With this vibrant film culture and a fairly liberal cultural climate, it’s astonishing that Scotland has until now been conspicuous by its absence on the global map of more than 300 LGBTI film festivals.

Until now Scotland has made do with a number of films of LGBTI content at the two premier film events, the Edinburgh International Film Festival and Glasgow Film Festival. Last year’s Glasgow Film Festival programmed a number of films that were also screened on the global queer film-festival circuit, for example, including Appropriate Behaviour, The Falling, Girlhood, 52 Tuesdays and The New Girlfriend.

The broader context is that LGBTI culture has gained considerable mainstream visibility in recent years. We might think of Todd Haynes’s Carol making a splash at Cannes this year and Blue is the Warmest Colour winning the Palm D’Or in 2013. We have also seen high-profile US TV series Orange is the New Black, Transparent and Looking, along with Channel 4’s Cucumber in the UK.

Yet leading queer film scholar and critic B Ruby Rich criticised these kinds of programmes at a recent conference in Hamburg. She argued that while they do help LGBTI culture to be more visible, the fact that they are mainly available through online streaming platforms such as Netflix and Amazon means they tend to be watched on a very individual basis rather than helping build any shared sense of community. And this is not only the case for TV programmes, but for the majority of LGBTI-themed films as well. In this context, queer film festivals become a way of filling the gap that this creates.

LGBTI film festivals in five stages

To understand where the new Scottish film festivals fit into this picture, it is worth explaining the five relatively distinct phases through which queer film festivals have developed:

1. Late 1970s and 1980s Queer film festivals were established as oppositional, grassroots and identity-based “gay & lesbian” film events – first in the US and then in western Europe. This took place as part of the wider socio-political movement against minority oppression that led to women’s and black film festivals in the same era.

2. Early to mid-1990s Queer cinema became a credible cinematic movement with the rise of “new queer cinema” through films like Poison, Young Soul Rebels, Swoon and The Watermelon Woman. This led to the growth of a queer film festival circuit in north America and western Europe, and to closer relationships between festivals and the commercial film industry.

3. Late 1990s to early 2000s Queer film festivals spread to eastern Europe and Asia in the late 1990s and early 2000s in a sort of queer globalisation.

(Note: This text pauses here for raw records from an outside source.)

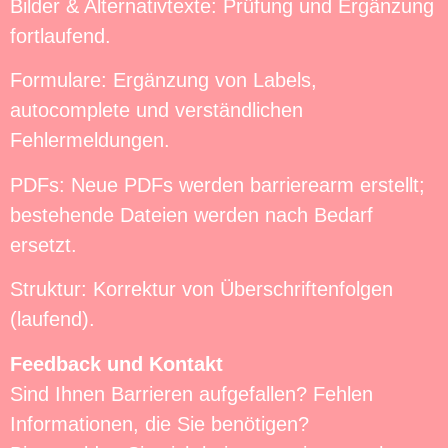
Bilder & Alternativtexte: Prüfung und Ergänzung
fortlaufend.
Formulare: Ergänzung von Labels,
autocomplete und verständlichen
Fehlermeldungen.
PDFs: Neue PDFs werden barrierearm erstellt;
bestehende Dateien werden nach Bedarf
ersetzt.
Struktur: Korrektur von Überschriftenfolgen
(laufend).
Feedback und Kontakt
Sind Ihnen Barrieren aufgefallen? Fehlen
Informationen, die Sie benötigen?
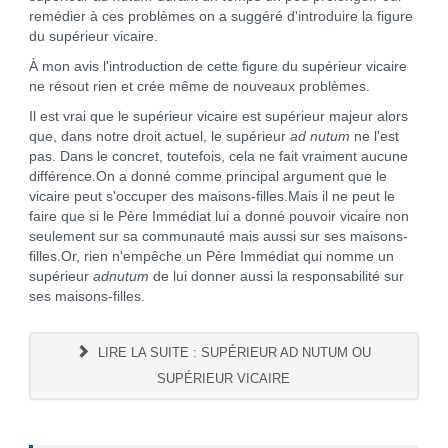
remédier à ces problèmes on a suggéré d'introduire la figure
du supérieur vicaire.
À mon avis l'introduction de cette figure du supérieur vicaire
ne résout rien et crée même de nouveaux problèmes.
Il est vrai que le supérieur vicaire est supérieur majeur alors
que, dans notre droit actuel, le supérieur
ad nutum
ne l'est
pas. Dans le concret, toutefois, cela ne fait vraiment aucune
différence.On a donné comme principal argument que le
vicaire peut s'occuper des maisons-filles.Mais il ne peut le
faire que si le Père Immédiat lui a donné pouvoir vicaire non
seulement sur sa communauté mais aussi sur ses maisons-
filles.Or, rien n'empêche un Père Immédiat qui nomme un
supérieur
adnutum
de lui donner aussi la responsabilité sur
ses maisons-filles.
LIRE LA SUITE : SUPÉRIEUR AD NUTUM OU
SUPÉRIEUR VICAIRE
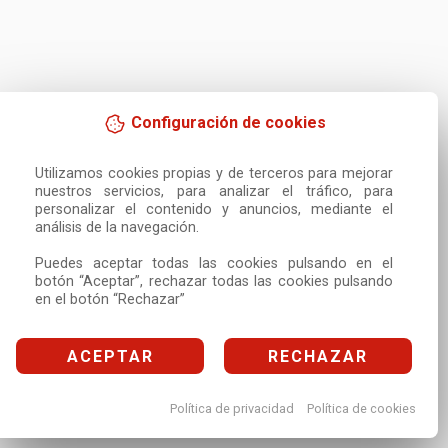
Configuración de cookies
Utilizamos cookies propias y de terceros para mejorar 
nuestros servicios, para analizar el tráfico, para 
personalizar el contenido y anuncios, mediante el 
análisis de la navegación.

Puedes aceptar todas las cookies pulsando en el 
botón “Aceptar”, rechazar todas las cookies pulsando 
en el botón “Rechazar”
ACEPTAR
RECHAZAR
Política de privacidad
Política de cookies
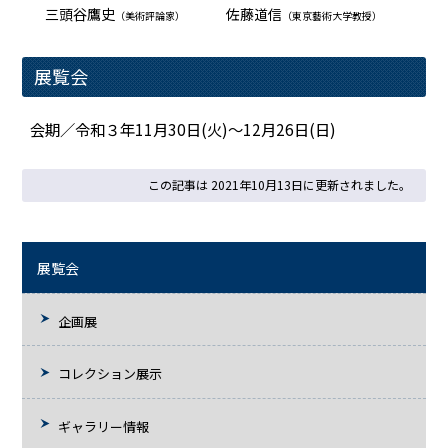
三頭谷鷹史
佐藤道信
（美術評論家）
（東京藝術大学教授）
展覧会
会期／令和３年11月30日(火)～12月26日(日)
この記事は 2021年10月13日に更新されました。
展覧会
企画展
コレクション展示
ギャラリー情報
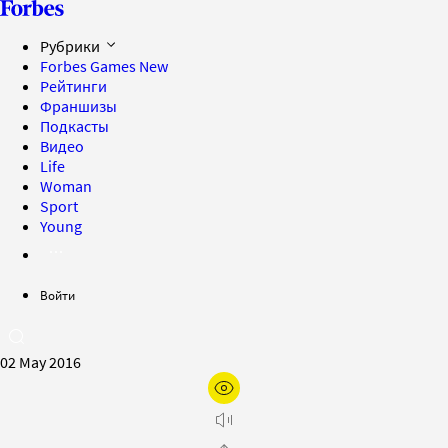
Рубрики
Forbes Games
New
Рейтинги
Франшизы
Подкасты
Видео
Life
Woman
Sport
Young
Войти
02 May 2016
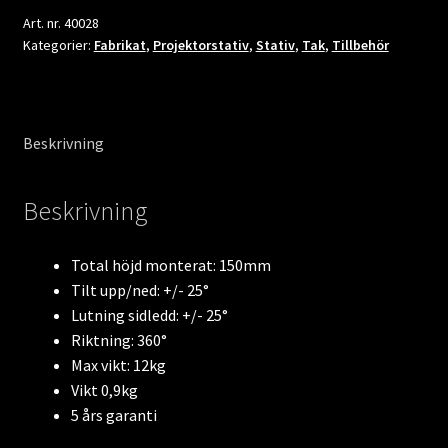
Universalsläde
Art. nr.
40028
Kategorier:
Fabrikat
,
Projektorstativ
,
Stativ
,
Tak
,
Tillbehör
mängd
Beskrivning
Beskrivning
Total höjd monterat: 150mm
Tilt upp/ned: +/- 25°
Lutning sidledd: +/- 25°
Riktning: 360°
Max vikt: 12kg
Vikt 0,9kg
5 års garanti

4. Mid-2000s Queer film festivals started attracting larger corporate sponsorship deals and began to have more financial interests in common with the mainstream media – television in particular, where programmes featuring LGBTI characters such as Will & Grace and Queer as Folk were being produced. We also saw the growth of queer film festivals in Latin America.

5. Late 2000s to present Since 2007 the number of queer film festivals has been steadily growing to include a greater number of smaller “niche” festivals – Glitch’s focus on people of colour would be a good example. This differentiation has coincided with a period of greater and more diverse representation of LGBTI culture in the mainstream.

It is in response to these developments that both SQIFF and Glitch have come into being. Both festivals position themselves very much against the mainstreaming and commercialisation of LGBTI cinema and culture. They are more than just spaces that provide representations. In a world where the mainstream is threatening to fragment the community, they provide viewing spaces where LGBTI people can come together and celebrate their diversity – as well as offering opportunity to stay true to the political and activist roots from which such film festivals emerged in the first place.

In this context, both SQIFF and Glitch represent a desire for an alternative to what was once itself alternative. So let the credits roll.